Pentingnya Penanganan Stunting untuk Jakarta sebagai Kota Global
Upaya Jakarta meraih status kota global tidak terlepas dari kualitas sumber daya manusianya. Peneliti Dicky Budiman menegaskan bahwa stunting adalah salah satu indikator kunci kualitas kehidupan dan kesehatan masyarakat. Jika Pemprov DKI berhasil mengatasi stunting, ini akan menunjukkan komitmen pada pembangunan manusia yang berkelanjutan, sejalan dengan visi Jakarta sebagai kota global yang maju dan sejahtera.
Kesimpulan
Kenaikan angka stunting Jakarta dalam beberapa tahun terakhir adalah alarm bagi kita semua. Meskipun Pemprov DKI telah melakukan berbagai upaya, data menunjukkan bahwa tantangan masih besar dan perlu evaluasi mendalam. Ini bukan hanya tugas pemerintah, tetapi juga tanggung jawab bersama seluruh elemen masyarakat.

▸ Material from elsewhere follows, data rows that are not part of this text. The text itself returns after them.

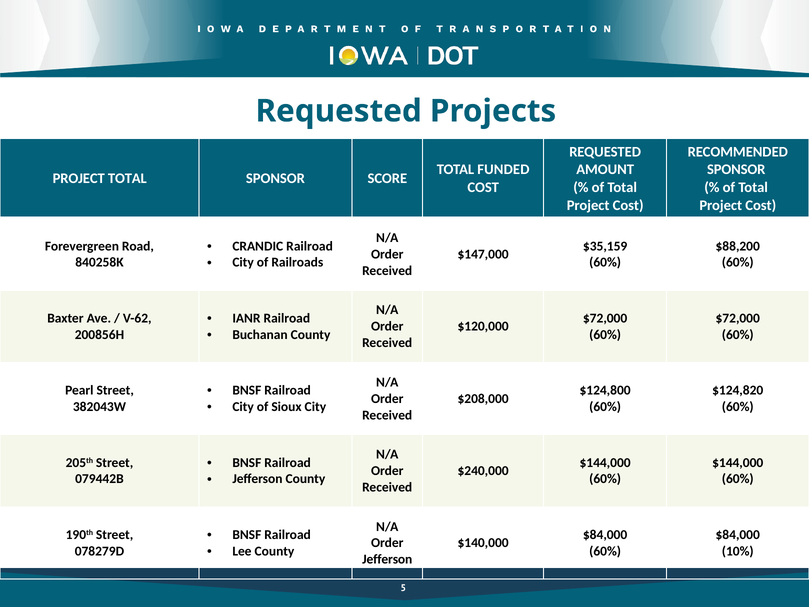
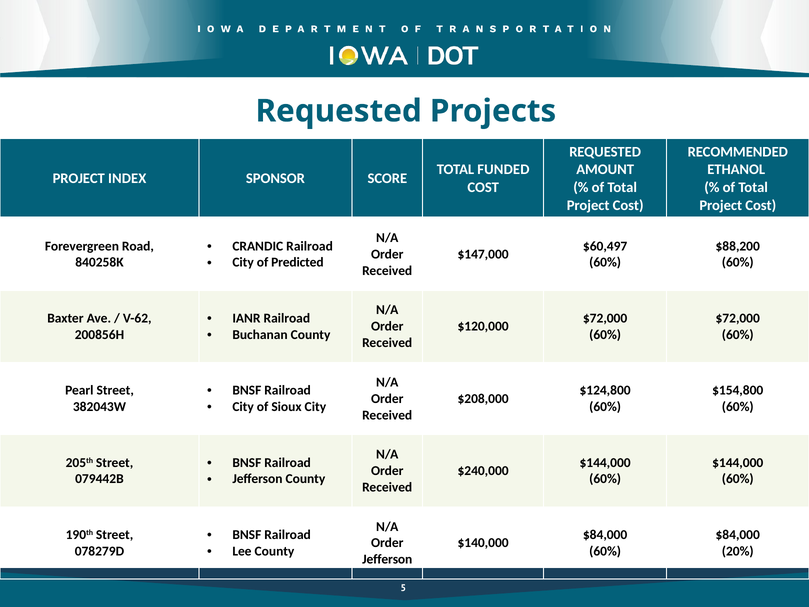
SPONSOR at (736, 170): SPONSOR -> ETHANOL
PROJECT TOTAL: TOTAL -> INDEX
$35,159: $35,159 -> $60,497
Railroads: Railroads -> Predicted
$124,820: $124,820 -> $154,800
10%: 10% -> 20%
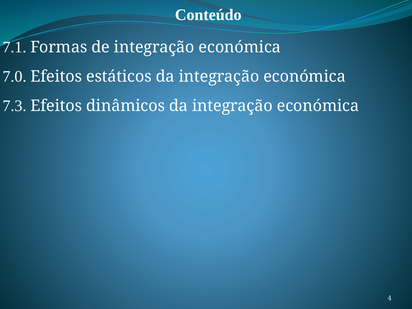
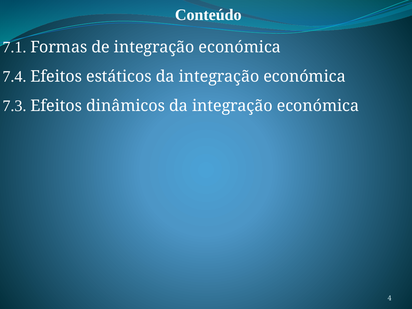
7.0: 7.0 -> 7.4
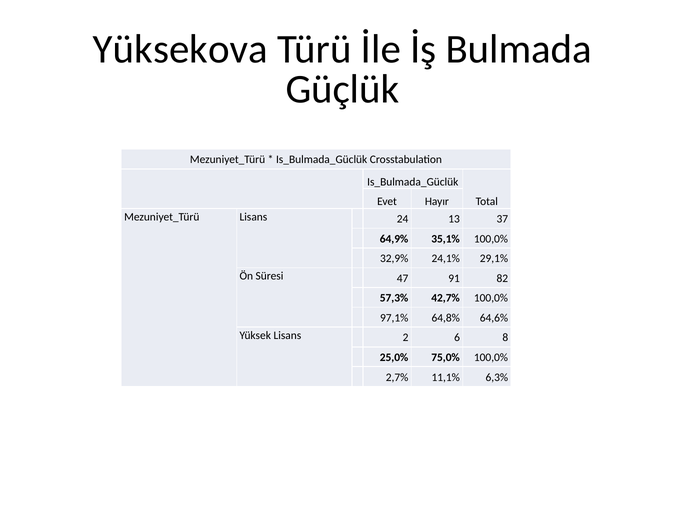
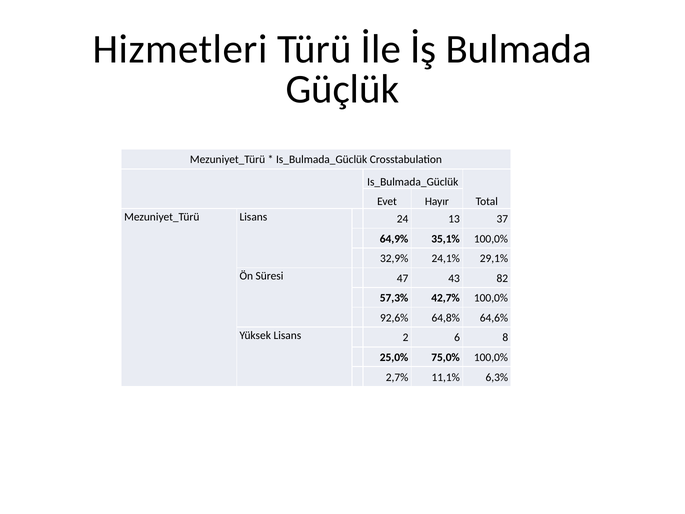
Yüksekova: Yüksekova -> Hizmetleri
91: 91 -> 43
97,1%: 97,1% -> 92,6%
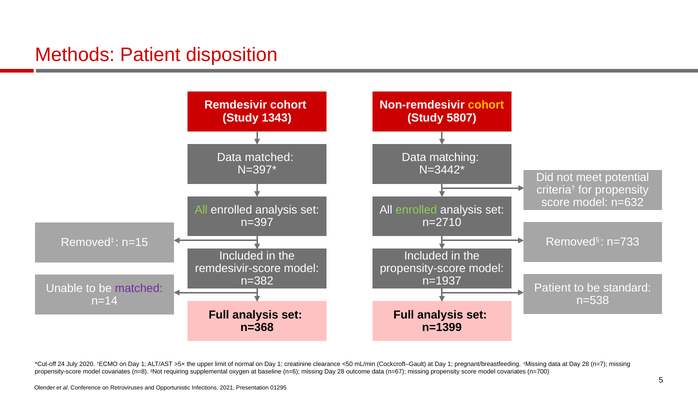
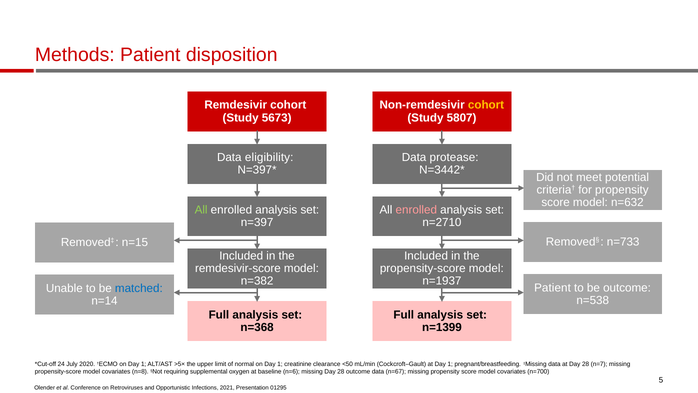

Dengan kolaborasi multisektoral, peningkatan efektivitas program, alokasi anggaran yang tepat sasaran, serta edukasi gizi yang masif, kita berharap prevalensi stunting di DKI Jakarta dapat segera ditekan. Mari bersama-sama wujudkan generasi muda Jakarta yang sehat, cerdas, dan bebas stunting demi masa depan Ibu Kota yang lebih baik!
FAQ
Tanya: Apa itu stunting dan mengapa ini menjadi masalah serius?
Jawab: Stunting adalah kondisi gagal tumbuh pada anak akibat kekurangan gizi kronis, yang dapat menghambat perkembangan fisik dan kognitif permanen.
Tanya: Berapa angka prevalensi stunting di Jakarta berdasarkan data terbaru?
Jawab: Berdasarkan Survei Status Gizi Indonesia (SSGI) 2024, prevalensi stunting di Jakarta tercatat sebesar 17,2%.
Tanya: Siapa saja yang menyoroti kenaikan angka stunting di Jakarta?
Jawab: Anggota Komisi E DPRD DKI Jakarta, Elva Farhi Qolbina, dan Ketua Fraksi PSI DPRD DKI Jakarta, William Aditya Sarana, menyoroti peningkatan angka stunting ini.